Introduction to Multi-Statement Transactions
June 21, 2013 at 12:34 PM | categories: XQuery, MarkLogic | View CommentsIf you are an old hand with MarkLogic, you are used to writing
update queries with implicit commits. Sometimes this
means restructuring your code so that everything can happen in one commit,
with no conflicting updates. In extreme cases you might
even decide to run multiple transactions from one query,
using xdmp:invoke
or semicolons.
Historically this meant giving up atomicity.
Multi-statement transactions, introduced in MarkLogic 6, promise a third way. We can write a transaction that spans multiple statements, with an explicit commit or rollback.
For most updates it's probably best to stick with the old ways and use implicit commits. But let's look at a concrete example of a time when multi-statement transactions are the right tool for the job.
Suppose you are using DLS (Document Library Services) to manage your document versioning. But you have a special case where you want to insert two discrete versions of the same document atomically. That may sound odd, but I ran into that exact problem recently.
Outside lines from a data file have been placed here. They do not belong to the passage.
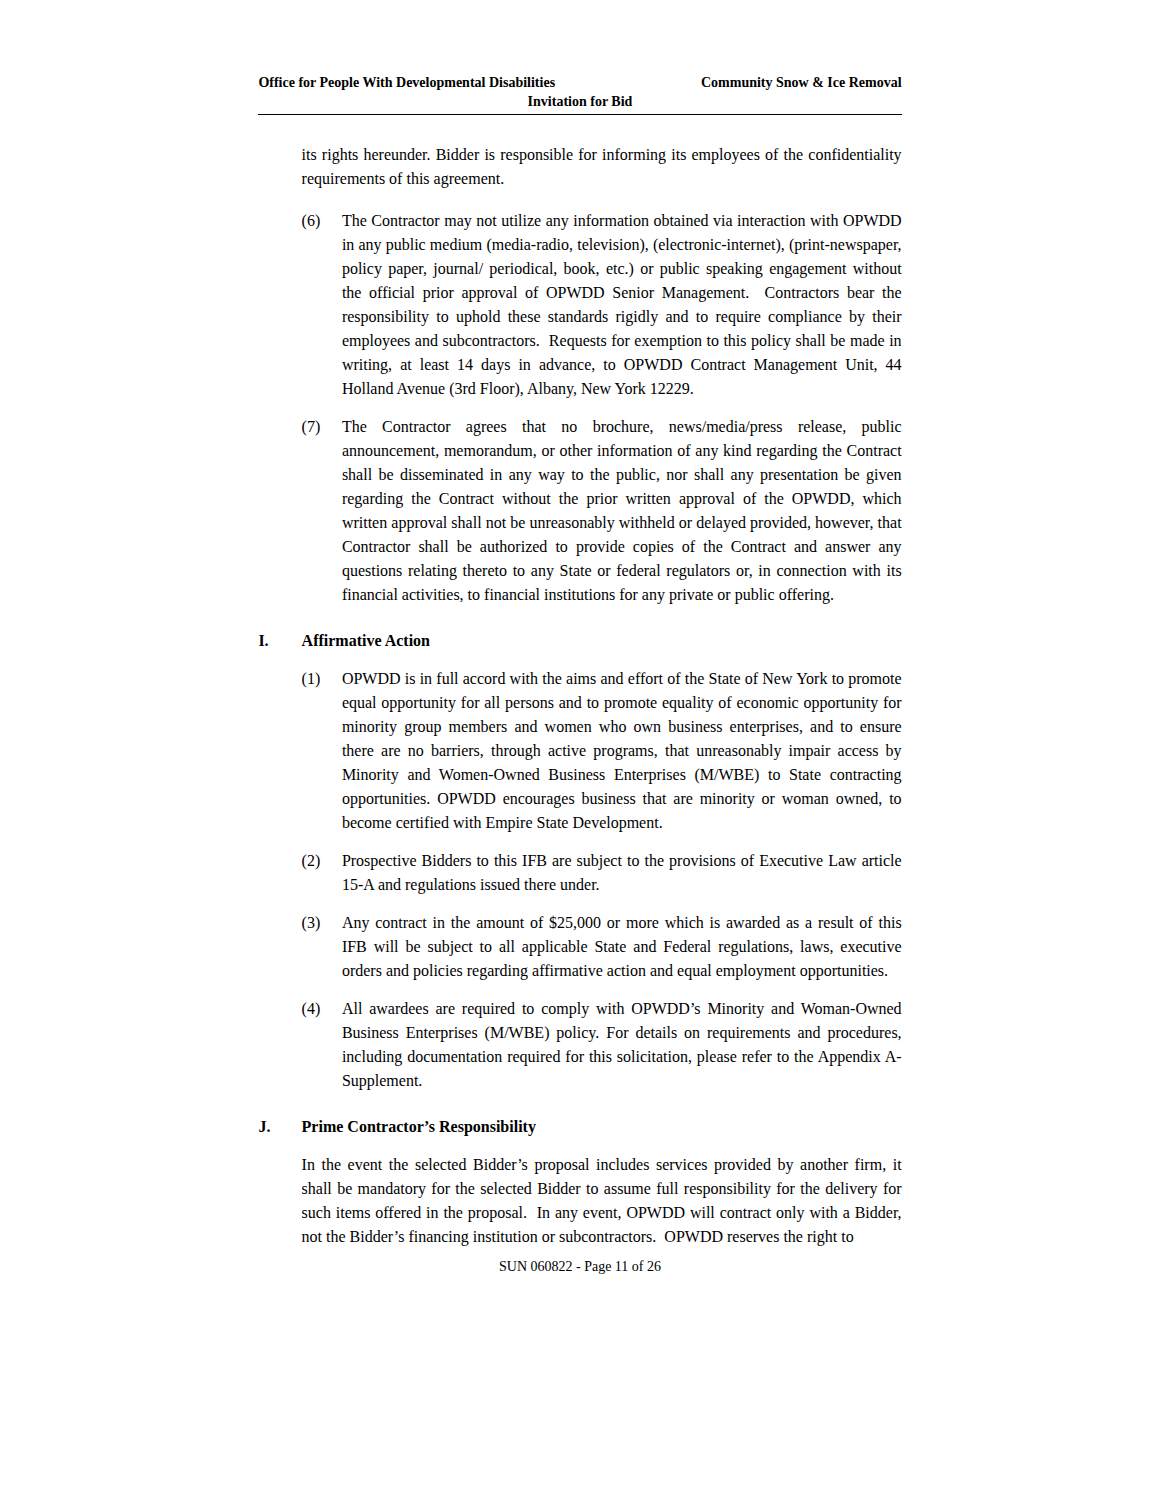Office for People With Developmental Disabilities
Community Snow & Ice Removal
Invitation for Bid
its rights hereunder. Bidder is responsible for informing its employees of the confidentiality requirements of this agreement.
(6)
The Contractor may not utilize any information obtained via interaction with OPWDD in any public medium (media-radio, television), (electronic-internet), (print-newspaper, policy paper, journal/ periodical, book, etc.) or public speaking engagement without the official prior approval of OPWDD Senior Management. Contractors bear the responsibility to uphold these standards rigidly and to require compliance by their employees and subcontractors. Requests for exemption to this policy shall be made in writing, at least 14 days in advance, to OPWDD Contract Management Unit, 44 Holland Avenue (3rd Floor), Albany, New York 12229.
(7)
The Contractor agrees that no brochure, news/media/press release, public announcement, memorandum, or other information of any kind regarding the Contract shall be disseminated in any way to the public, nor shall any presentation be given regarding the Contract without the prior written approval of the OPWDD, which written approval shall not be unreasonably withheld or delayed provided, however, that Contractor shall be authorized to provide copies of the Contract and answer any questions relating thereto to any State or federal regulators or, in connection with its financial activities, to financial institutions for any private or public offering.
I.
Affirmative Action
(1)
OPWDD is in full accord with the aims and effort of the State of New York to promote equal opportunity for all persons and to promote equality of economic opportunity for minority group members and women who own business enterprises, and to ensure there are no barriers, through active programs, that unreasonably impair access by Minority and Women-Owned Business Enterprises (M/WBE) to State contracting opportunities. OPWDD encourages business that are minority or woman owned, to become certified with Empire State Development.
(2)
Prospective Bidders to this IFB are subject to the provisions of Executive Law article 15-A and regulations issued there under.
(3)
Any contract in the amount of $25,000 or more which is awarded as a result of this IFB will be subject to all applicable State and Federal regulations, laws, executive orders and policies regarding affirmative action and equal employment opportunities.
(4)
All awardees are required to comply with OPWDD’s Minority and Woman-Owned Business Enterprises (M/WBE) policy. For details on requirements and procedures, including documentation required for this solicitation, please refer to the Appendix A-Supplement.
J.
Prime Contractor’s Responsibility
In the event the selected Bidder’s proposal includes services provided by another firm, it shall be mandatory for the selected Bidder to assume full responsibility for the delivery for such items offered in the proposal. In any event, OPWDD will contract only with a Bidder, not the Bidder’s financing institution or subcontractors. OPWDD reserves the right to
SUN 060822 - Page 11 of 26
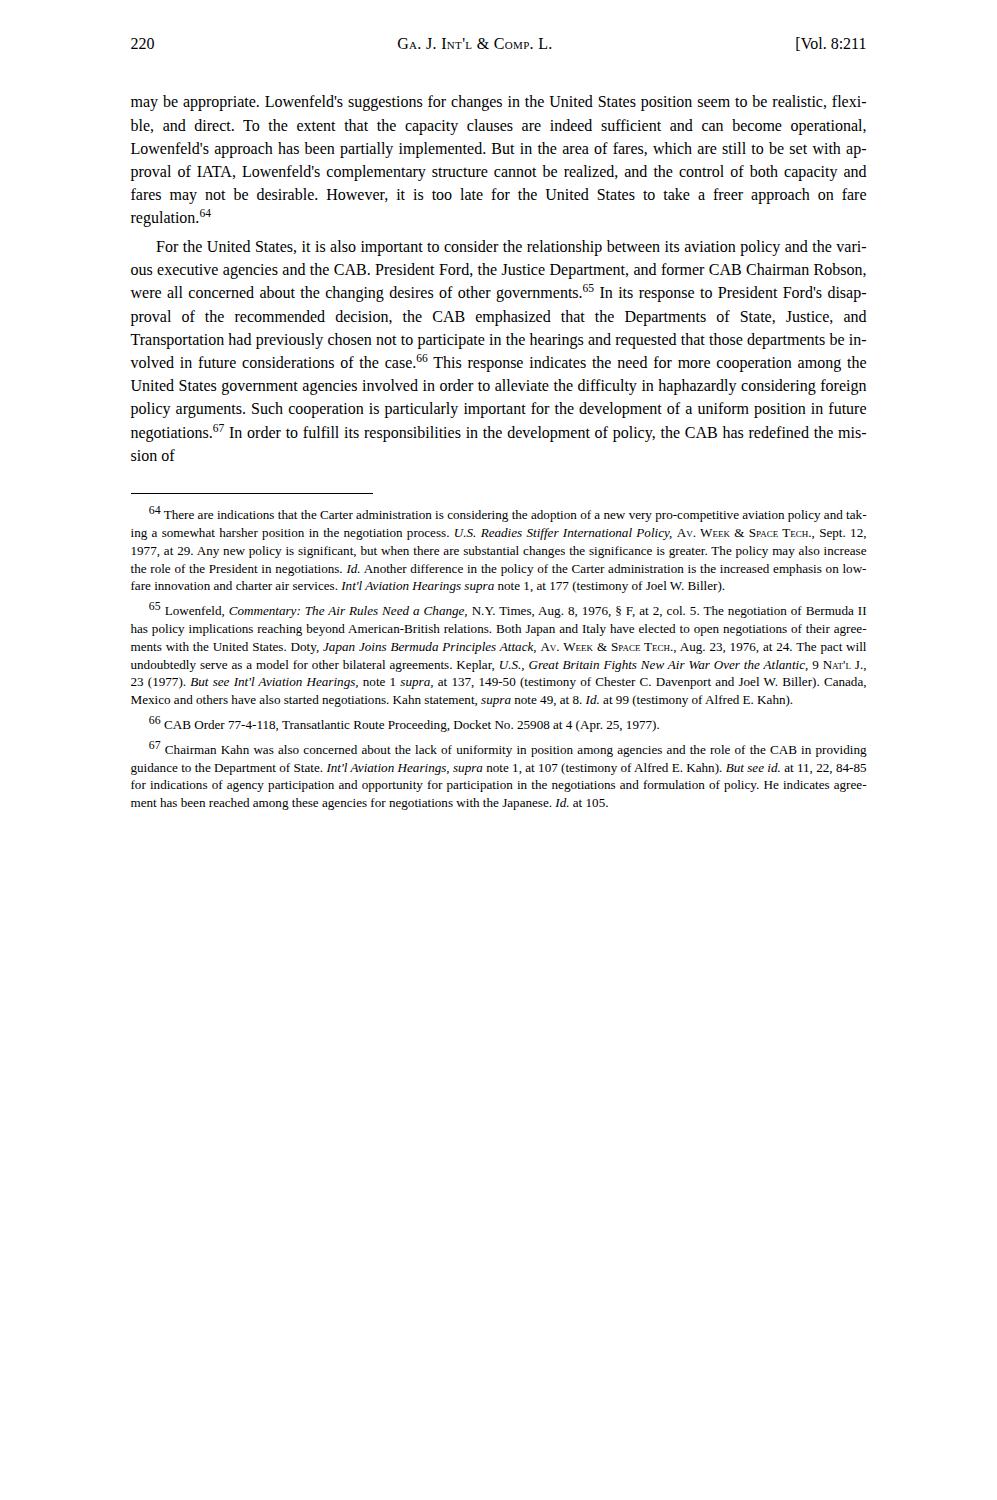220 Ga. J. Int'l & Comp. L. [Vol. 8:211
may be appropriate. Lowenfeld's suggestions for changes in the United States position seem to be realistic, flexible, and direct. To the extent that the capacity clauses are indeed sufficient and can become operational, Lowenfeld's approach has been partially implemented. But in the area of fares, which are still to be set with approval of IATA, Lowenfeld's complementary structure cannot be realized, and the control of both capacity and fares may not be desirable. However, it is too late for the United States to take a freer approach on fare regulation.64
For the United States, it is also important to consider the relationship between its aviation policy and the various executive agencies and the CAB. President Ford, the Justice Department, and former CAB Chairman Robson, were all concerned about the changing desires of other governments.65 In its response to President Ford's disapproval of the recommended decision, the CAB emphasized that the Departments of State, Justice, and Transportation had previously chosen not to participate in the hearings and requested that those departments be involved in future considerations of the case.66 This response indicates the need for more cooperation among the United States government agencies involved in order to alleviate the difficulty in haphazardly considering foreign policy arguments. Such cooperation is particularly important for the development of a uniform position in future negotiations.67 In order to fulfill its responsibilities in the development of policy, the CAB has redefined the mission of
64 There are indications that the Carter administration is considering the adoption of a new very pro-competitive aviation policy and taking a somewhat harsher position in the negotiation process. U.S. Readies Stiffer International Policy, Av. Week & Space Tech., Sept. 12, 1977, at 29. Any new policy is significant, but when there are substantial changes the significance is greater. The policy may also increase the role of the President in negotiations. Id. Another difference in the policy of the Carter administration is the increased emphasis on low-fare innovation and charter air services. Int'l Aviation Hearings supra note 1, at 177 (testimony of Joel W. Biller).
65 Lowenfeld, Commentary: The Air Rules Need a Change, N.Y. Times, Aug. 8, 1976, § F, at 2, col. 5. The negotiation of Bermuda II has policy implications reaching beyond American-British relations. Both Japan and Italy have elected to open negotiations of their agreements with the United States. Doty, Japan Joins Bermuda Principles Attack, Av. Week & Space Tech., Aug. 23, 1976, at 24. The pact will undoubtedly serve as a model for other bilateral agreements. Keplar, U.S., Great Britain Fights New Air War Over the Atlantic, 9 Nat'l J., 23 (1977). But see Int'l Aviation Hearings, note 1 supra, at 137, 149-50 (testimony of Chester C. Davenport and Joel W. Biller). Canada, Mexico and others have also started negotiations. Kahn statement, supra note 49, at 8. Id. at 99 (testimony of Alfred E. Kahn).
66 CAB Order 77-4-118, Transatlantic Route Proceeding, Docket No. 25908 at 4 (Apr. 25, 1977).
67 Chairman Kahn was also concerned about the lack of uniformity in position among agencies and the role of the CAB in providing guidance to the Department of State. Int'l Aviation Hearings, supra note 1, at 107 (testimony of Alfred E. Kahn). But see id. at 11, 22, 84-85 for indications of agency participation and opportunity for participation in the negotiations and formulation of policy. He indicates agreement has been reached among these agencies for negotiations with the Japanese. Id. at 105.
First we need to discover that there is a problem. Let's bootstrap the a test document with DLS.
import module namespace dls="http://marklogic.com/xdmp/dls"
at "/MarkLogic/dls.xqy";
try {
dls:document-delete('test', false(), false()) }
catch ($ex) {
if ($ex/error:code ne 'DLS-UNMANAGED') then xdmp:rethrow()
else if (empty(doc('test'))) then ()
else xdmp:document-delete('test') }
;
import module namespace dls="http://marklogic.com/xdmp/dls"
at "/MarkLogic/dls.xqy";
dls:document-insert-and-manage('test', false(), <x id="x1"/>)
Now let's write some XQuery to insert two versions in one update, and see what happens.
import module namespace dls="http://marklogic.com/xdmp/dls"
at "/MarkLogic/dls.xqy";
dls:document-checkout-update-checkin(
'test', <x id="x2"/>, "version two", true()),
dls:document-checkout-update-checkin(
'test', <x id="x3"/>, "version three", true())
This throws an XDMP-CONFLICTINGUPDATES
error, because these calls to DLS
end up trying to update the same nodes twice in the same transaction.
In implicit commit mode, aka "auto" mode, this is difficult to avoid.
We could ask MarkLogic to extend DLS with a new function
designed for this situation. But that is a long-term solution,
and we need to move on with this implementation.
So what can we do? We might read up on xdmp:invoke
, xdmp:eval
, etc.
If we are careful, we can write a top-level read-only query
that invokes one or more update transactions.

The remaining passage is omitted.